Dataset items
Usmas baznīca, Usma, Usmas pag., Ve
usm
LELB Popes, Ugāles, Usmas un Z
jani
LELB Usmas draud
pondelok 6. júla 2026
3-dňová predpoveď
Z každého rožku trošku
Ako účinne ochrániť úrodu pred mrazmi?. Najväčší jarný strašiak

---

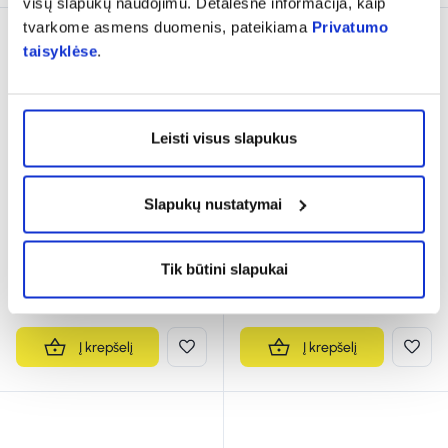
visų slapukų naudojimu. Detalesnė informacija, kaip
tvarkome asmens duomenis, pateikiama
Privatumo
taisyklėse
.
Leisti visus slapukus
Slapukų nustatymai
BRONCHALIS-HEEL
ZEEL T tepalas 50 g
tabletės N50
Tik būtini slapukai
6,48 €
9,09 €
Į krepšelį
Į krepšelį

---

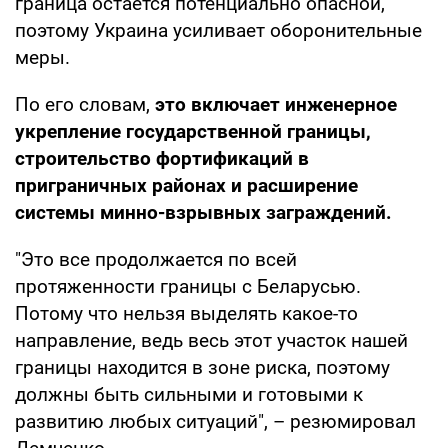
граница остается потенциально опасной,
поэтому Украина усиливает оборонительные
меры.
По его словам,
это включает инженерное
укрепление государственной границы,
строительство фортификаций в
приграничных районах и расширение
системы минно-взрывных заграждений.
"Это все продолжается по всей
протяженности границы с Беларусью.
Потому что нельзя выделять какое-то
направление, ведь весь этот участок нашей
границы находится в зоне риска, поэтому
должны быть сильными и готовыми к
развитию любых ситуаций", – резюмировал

**Work request:** Rewrite the lines from the one containing "граница остается потенциально" through the one containing "должны быть сильными и готовыми к", inclusive, putting "рубежа" wherever "границы" appears and leaving everything else unchanged.

**Task result:**
граница остается потенциально опасной,
поэтому Украина усиливает оборонительные
меры.
По его словам,
это включает инженерное
укрепление государственной рубежа,
строительство фортификаций в
приграничных районах и расширение
системы минно-взрывных заграждений.
"Это все продолжается по всей
протяженности рубежа с Беларусью.
Потому что нельзя выделять какое-то
направление, ведь весь этот участок нашей
рубежа находится в зоне риска, поэтому
должны быть сильными и готовыми к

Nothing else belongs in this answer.